Uma garrafa de água

Encontrei-o no bar da estação, conforme combinado. Ele estava sentado numa mesa dos fundos, de costas para a entrada, vestindo sobretudo cinza-escuro - e chapéu. Dei a volta na mesa e sentei-me à sua frente.

- Fez boa viagem? - Perguntei de forma protocolar.

Ele ergueu os olhos violetas para mim. O rosto era de traços duros, a barba por fazer.

- O tempo ajudou na travessia - declarou, enigmaticamente.

Empurrei a ficha de transferência de créditos sobre a mesa. Ele colocou um leitor sobre a mesa e a inseriu nele. Analisou os números que surgiram no pequeno display de cristal líquido.

- Está certo - disse, balançando a cabeça.

Enfiou a mão dentro do sobretudo, e de um bolso interno puxou uma pequena garrafa de alumínio, de não mais de 500 ml de capacidade. Colocou-a sobre a mesa.
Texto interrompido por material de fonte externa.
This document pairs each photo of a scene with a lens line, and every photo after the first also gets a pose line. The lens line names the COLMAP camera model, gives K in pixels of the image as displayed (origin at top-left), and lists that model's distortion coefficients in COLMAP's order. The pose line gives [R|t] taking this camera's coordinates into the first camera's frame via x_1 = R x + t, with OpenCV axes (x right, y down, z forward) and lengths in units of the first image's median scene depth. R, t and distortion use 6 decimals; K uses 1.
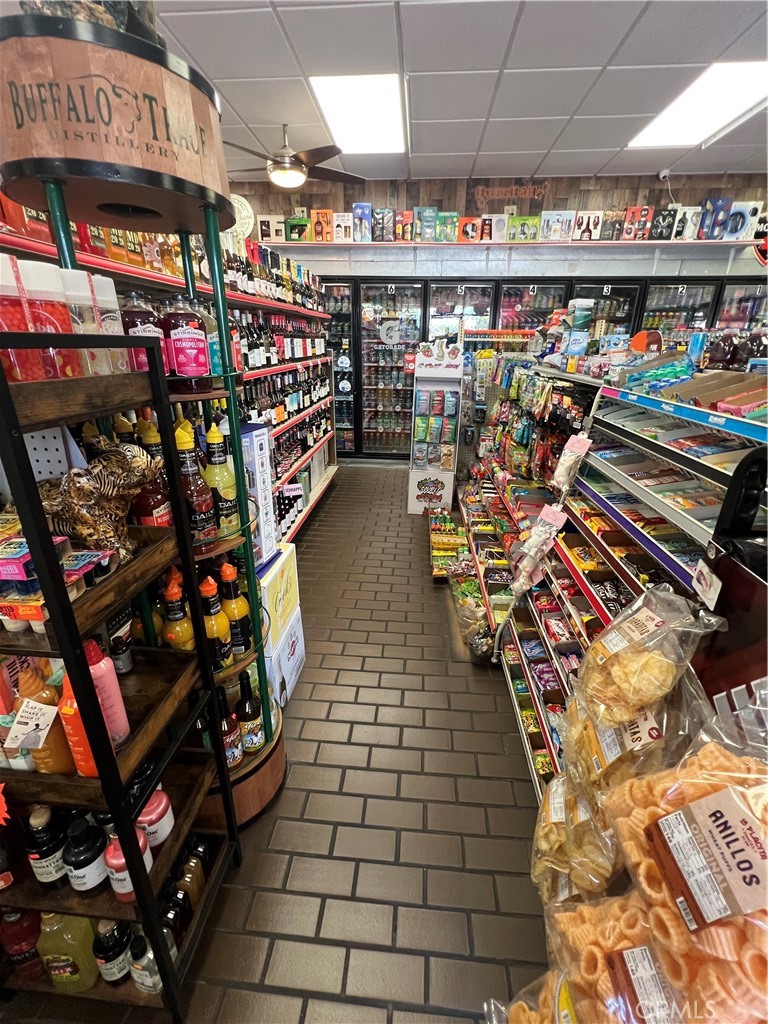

- Aí está a sua encomenda.

Peguei um analisador no bolso do casaco. Abri a tampa da garrafa, que era fria ao toque. Olhei para o conteúdo. Água. Mas tinha um cheiro acre e uma coloração amarelada. Mergulhei a ponta de teste do analisador no líquido. Ele emitiu um "bipe" feliz, e uma luz azul acendeu-se.

- É autêntica - comentou ele.

- Sim, com certeza - respirei fundo.

- O que vai fazer com isso, posso lhe perguntar?

Olhei para o rosto de traços duros que me observava com atenção.

- O que acha que vou fazer? Beber, é claro.

Ele inclinou o corpo sobre a mesa e sussurrou, num tom de urgência:

- Isso é água de Europa. Não tratada. Não faz ideia do que pode haver aí dentro. Eu não faço ideia!

- Tenho consciência disso, não se preocupe. O que sei é que aqueles que beberam água de Europa registraram um espantoso incremento da capacidade mental.

- Isso pode ser só um boato! A água pode ser tóxica, mesmo que não mate de imediato!

Fiz um gesto para que parasse.

- Eu conheci alguém que tomou essa água. E ela me contou coisas absolutamente extraordinárias. Não somente a percepção da realidade e os sentidos são ampliados, mas você se torna capaz de curvar o espaço com o poder da mente.

- Curvar o espaço? - Sua expressão era de incredulidade.

- Foi o melhor que ela conseguiu descrever. Pense: poder se deslocar por dimensões inexploradas sem necessitar de uma nave espacial, apenas pelo poder da mente!

Ele balançou a cabeça, exasperado.

- Ainda que isso fosse possível, e não uma alucinação causada pelo que quer que essa água contenha... é perigoso demais. Onde está ela?

Ergui a pequena garrafa ao nível dos olhos. Cheirei o líquido novamente; odor forte, mas não repulsivo. Água dos mares subterrâneos da lua Europa, acessível apenas ao pequeno grupo de exploradores que fora autorizado a descer ali. Água para abrir um mundo novo.

Olhei pela janela panorâmica do bar da estação. Ali, flutuando contra o fundo negro do espaço como uma grande bola de gás rajada de amarelo e laranja, flutuava Júpiter. Ela havia me dito que, com seus novos poderes, havia sido capaz de descer abaixo da camada de nuvens tempestuosas e ver cenas que estariam para sempre vedadas aos olhos humanos.

Era chegada a hora de conferir a veracidade daquelas palavras.

- Onde ela está? - Retruquei. - É o que eu vou saber agora.

E comecei a beber o conteúdo da garrafa.